Page extract:
Achieving peace is a priority for Colombian President Juan Manuel Santos.
Bogotá and the FARC (Revolutionary Armed Forces of Colombia) chose Havana as the location for the talks. Cuba has been a friendly nation to the guerrillas, which gives them confidence and a sense of security.
However, according to José Arbesú, a high-ranking official in the Communist Party of Cuba, his country has not given the Colombian insurgents arms or funding, as it did in the case of Central American rebels decades ago when they were involved in civil wars against brutal and corrupt dictatorships.
Santos sought an understanding with Cuba, talked of inviting the country to be an observer at the Fifth Summit of the Americas, a United States-backed project that excluded the Caribbean island nation, and sought the support of Fidel Castro and President Raúl Castro to hold secret exploratory talks with the FARC in Cuba. These led to a 10-point agenda that is the basis of the current negotiations.
Venezuela and Chávez supported Colombia in this. Santos reestablished good bilateral relations with Venezuela, broken off during the government of former president Álvaro Uribe, and created an atmosphere of peace and collaboration. Recently he stated that this support was crucial for achieving essential agreements in Havana.
Chávez, a friend to the FARC, regarded the Colombian conflict as a threat to the security of Venezuela. A solution was necessary to remove a pretext for the United States to intervene in their countries, he said. Venezuela is surrounded by U.S. military bases in the Caribbean, including seven in Colombian territory that former president Uribe ceded to the United States.

Directive a: Collect every line in the rows that contains the word "series".
The text above and the rows that come next are unrelated.

[Dataset entries]
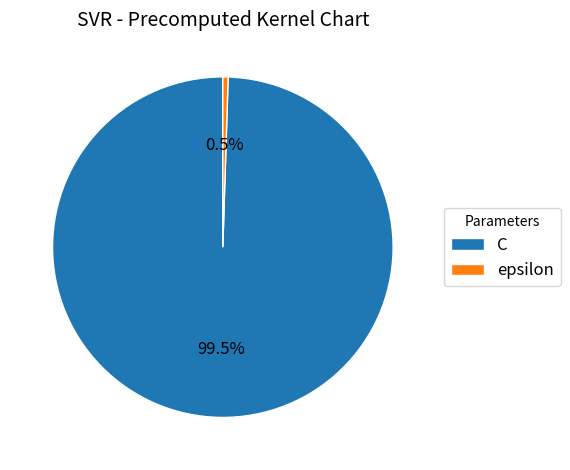

How many slices are in this pie chart?

2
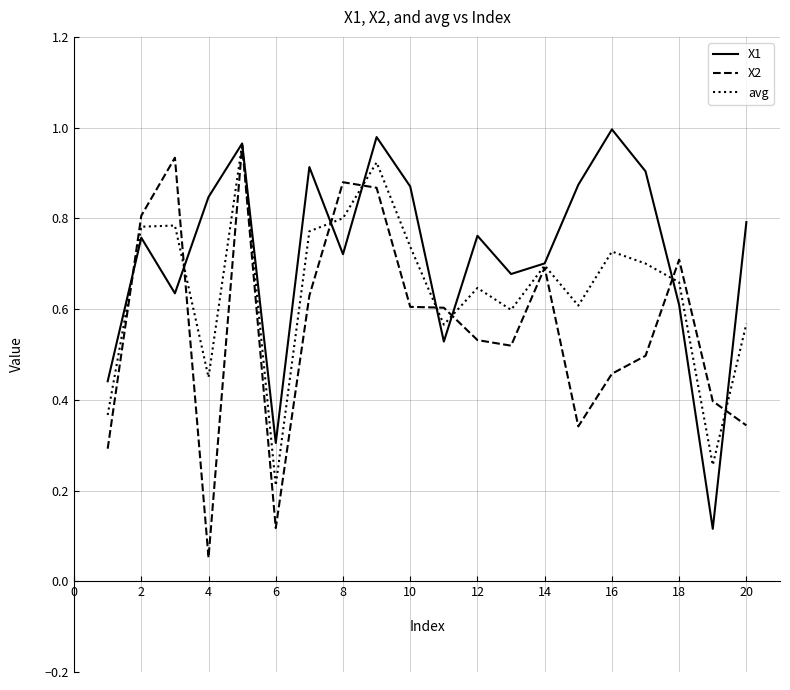

Is this an area chart (filled region under the line)?

No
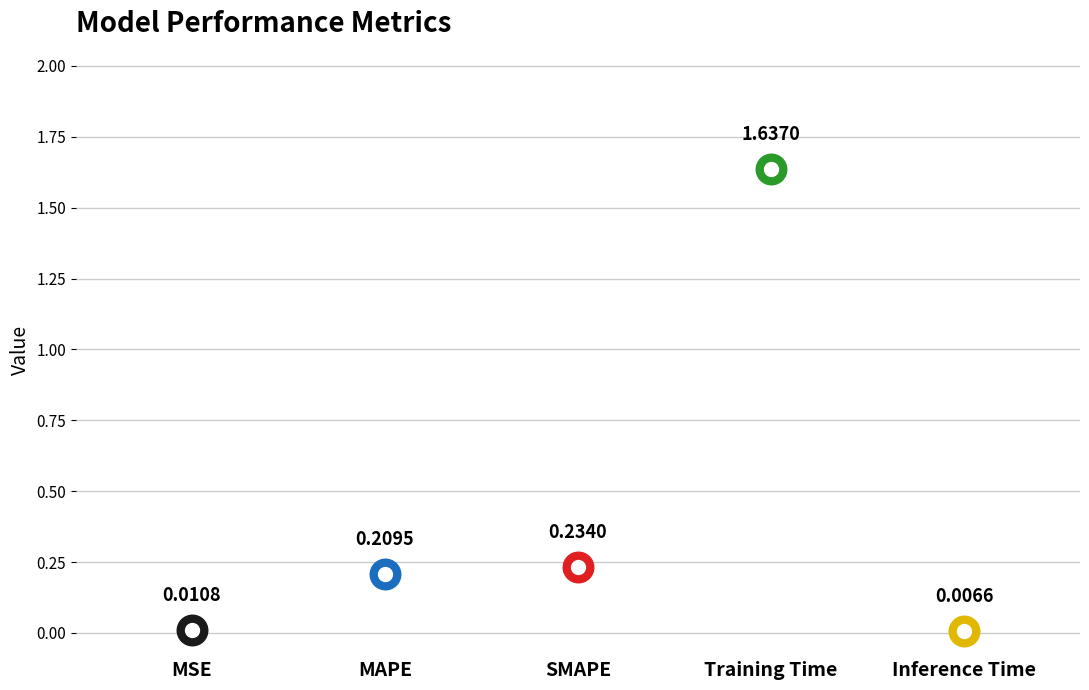

True or false: the data shows 0.0 at MSE.

True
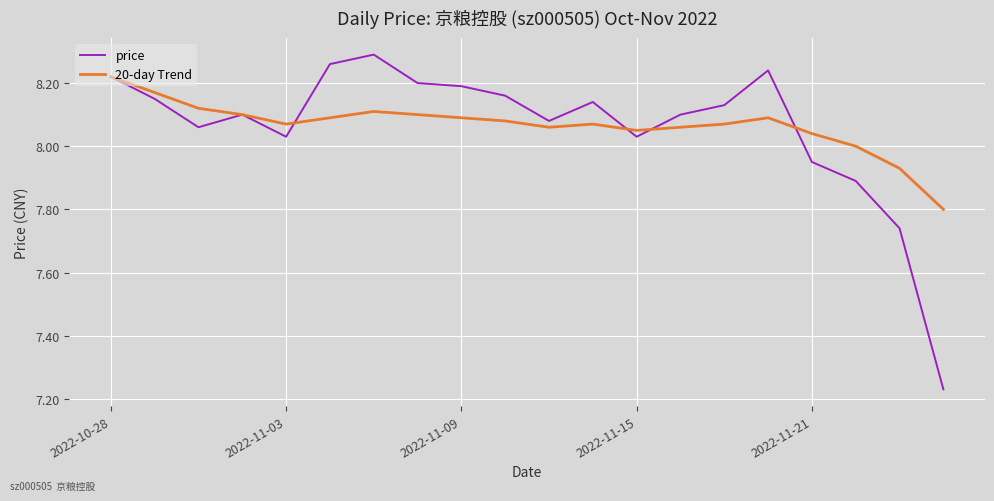

Rank the series by their maximum value, from highest to lowest.

price, 20-day Trend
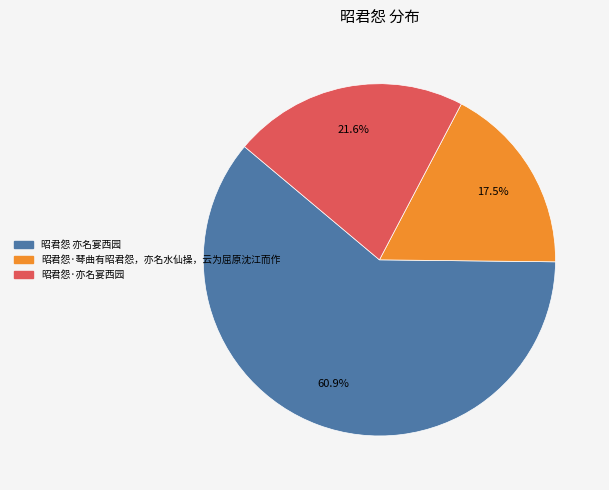

How many slices are in this pie chart?

3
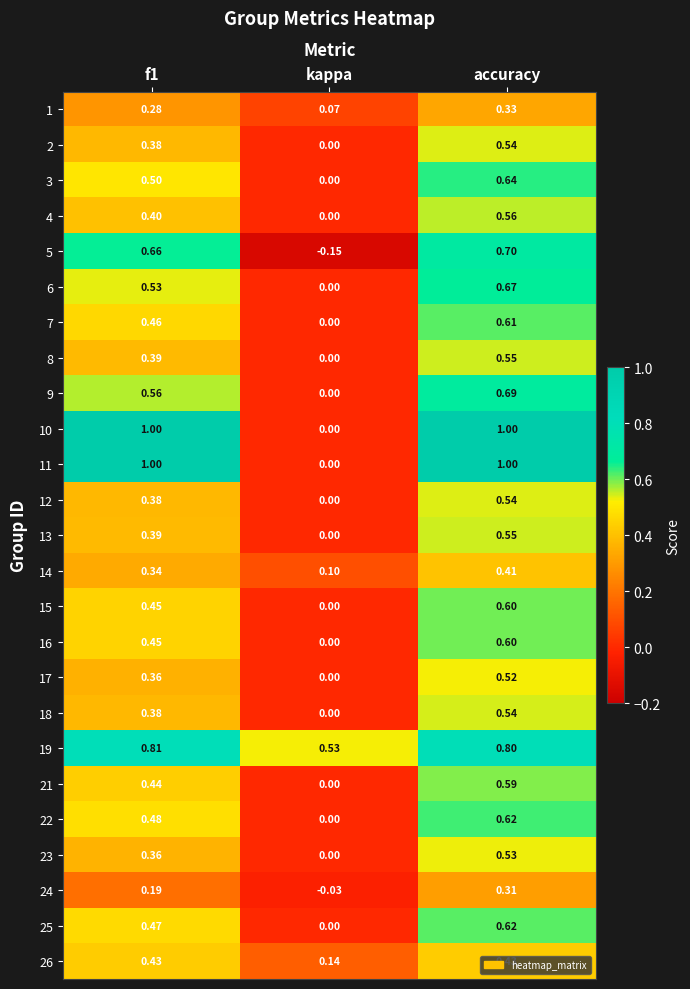

At which category is the sum across all series the highest?

accuracy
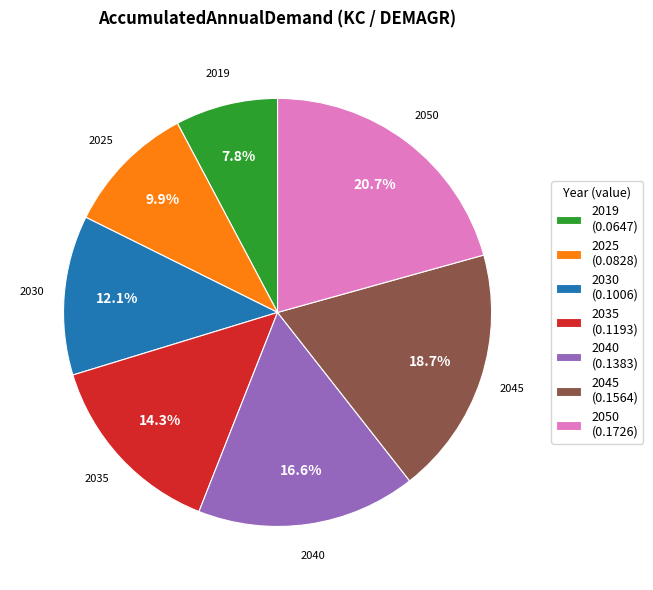

Is it true that 2040 is 27% of the pie?

False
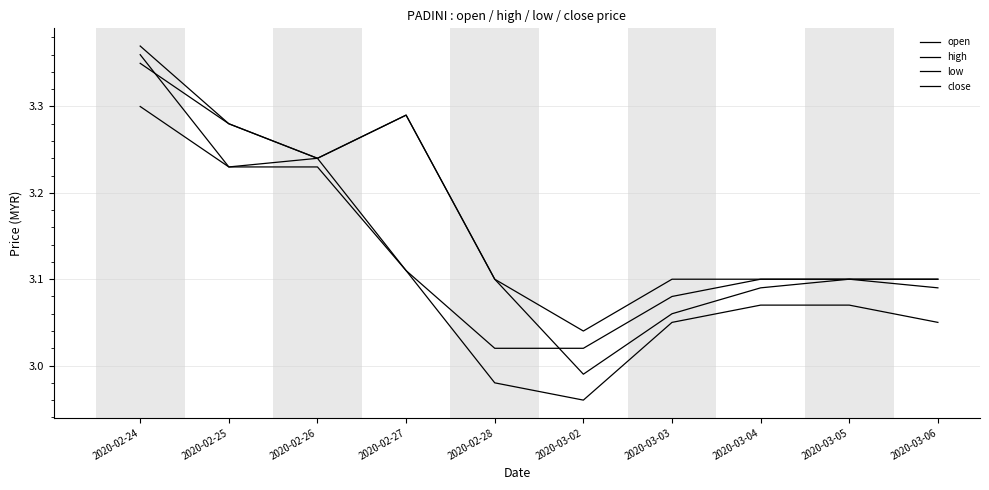

True or false: close and high cross at least once.

False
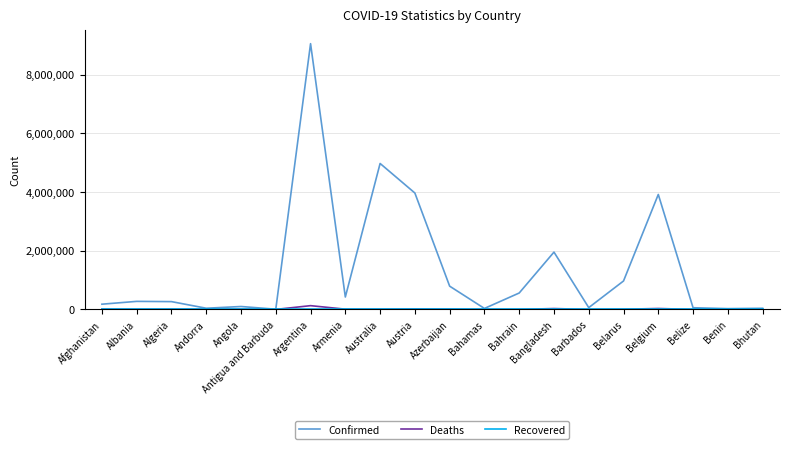

Is this an area chart (filled region under the line)?

No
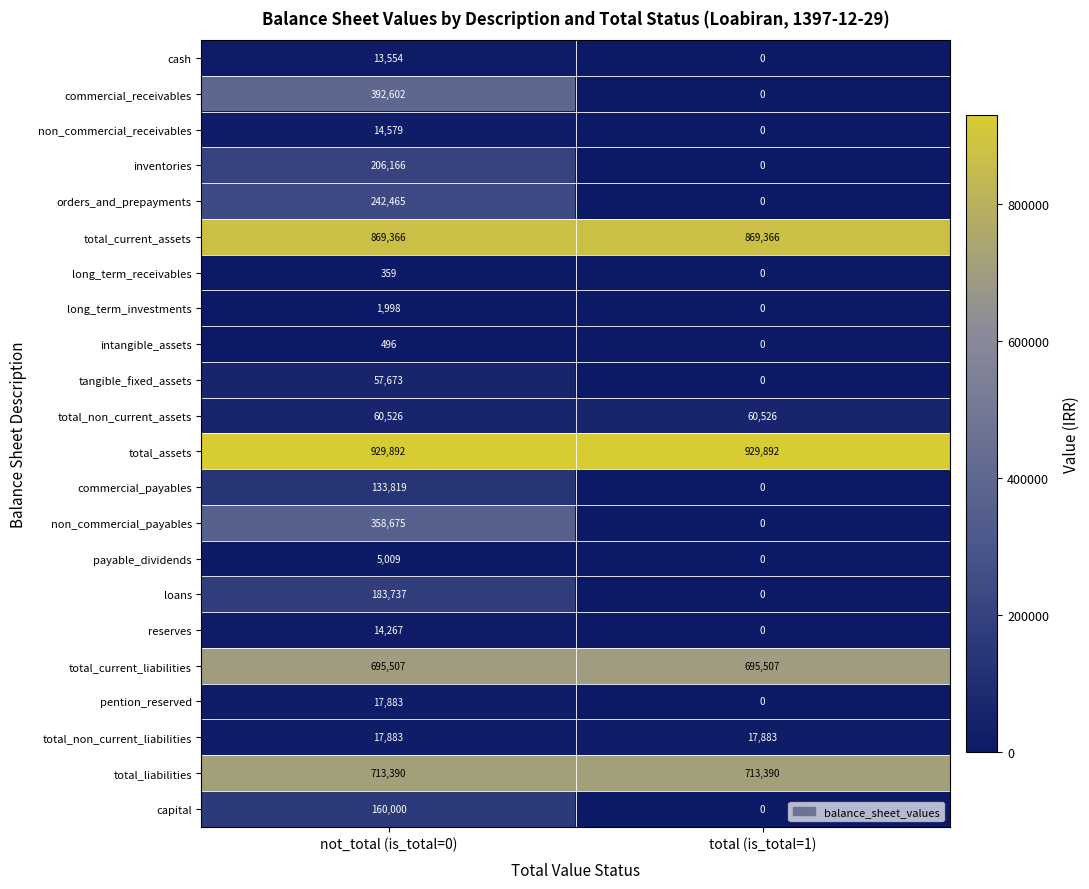

Is the value of cash at total (is_total=1) greater than the value of total_assets at total (is_total=1)?

No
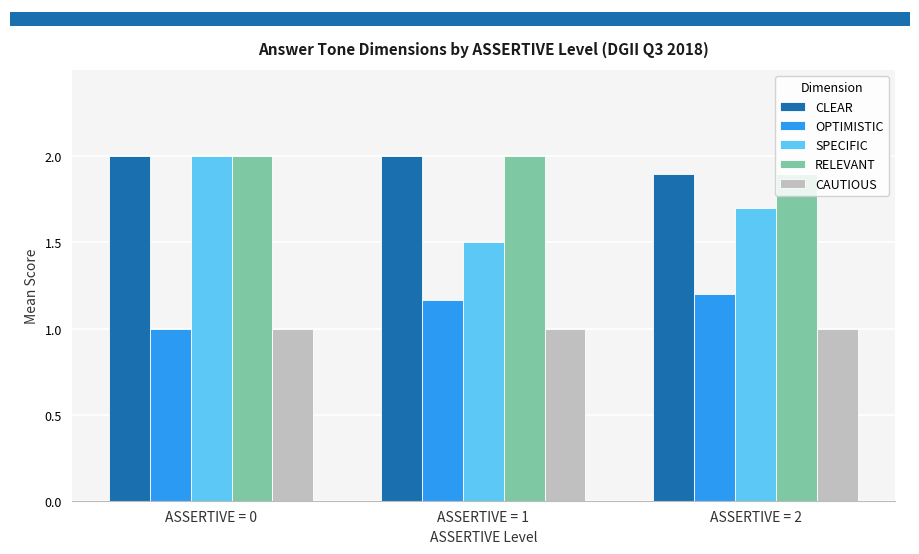

Which category has the highest value in the OPTIMISTIC series?

ASSERTIVE = 2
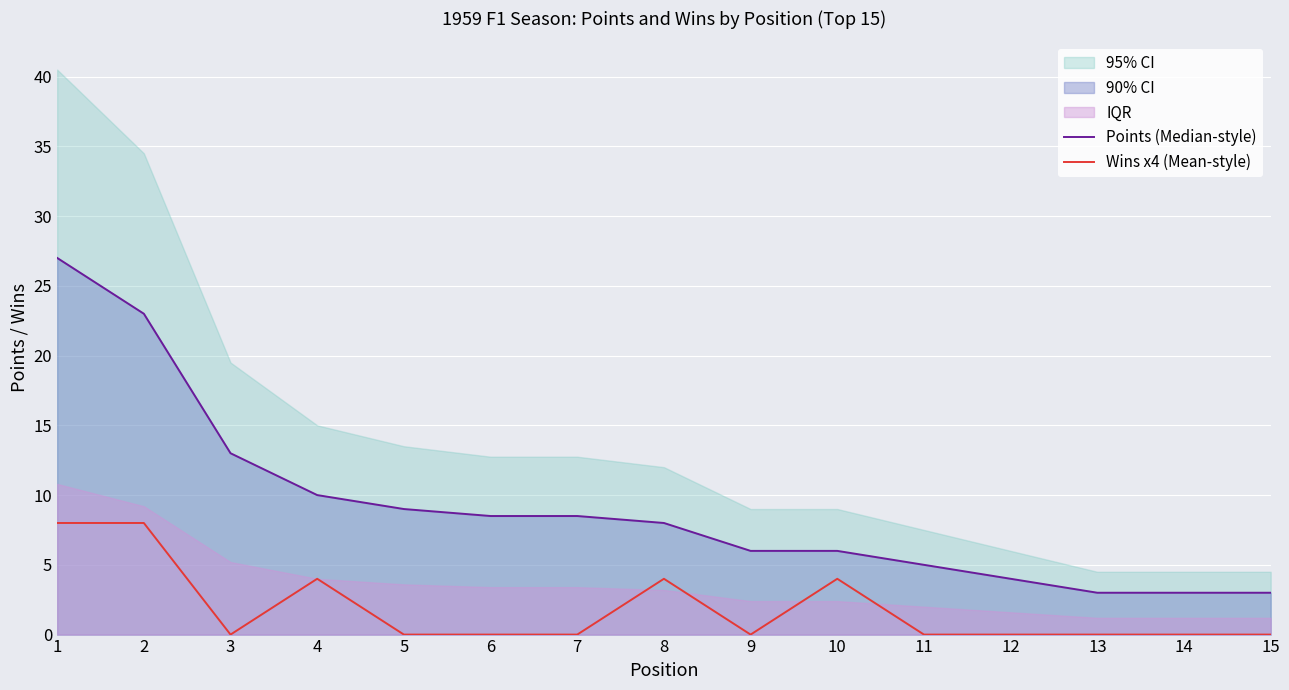

What is the highest value of the Points (Median-style) series?

27.0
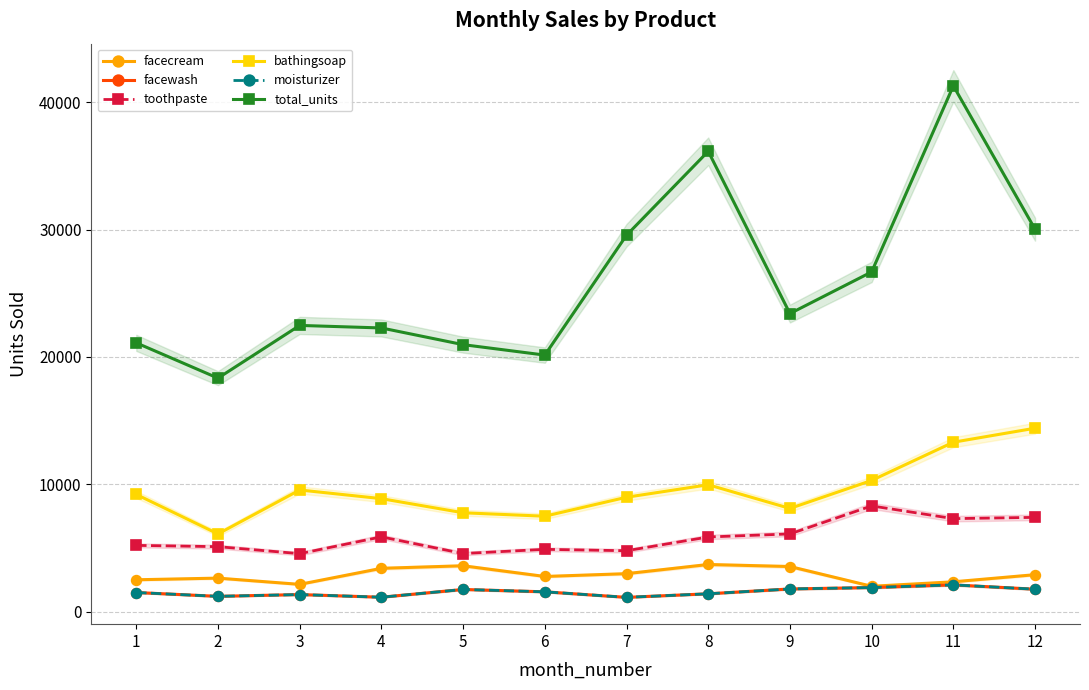

Which series has the largest total across all categories?

total_units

Directive b:
Answer these questions from the text on Colombia's peace talks, one a line:
(i) Which city did Bogotá and the FARC pick for the talks?
(ii) How many points were in the agenda that came out of the secret exploratory talks?
(iii) How many U.S. military bases in Colombian territory did former president Uribe give to the United States?

Your solution a:
Rank the series by their maximum value, from highest to lowest.
At which category is the sum across all series the highest?
Which category has the highest value in the OPTIMISTIC series?
What is the highest value of the Points (Median-style) series?
Which series has the largest total across all categories?

Your solution b:
(i) Havana
(ii) 10
(iii) Seven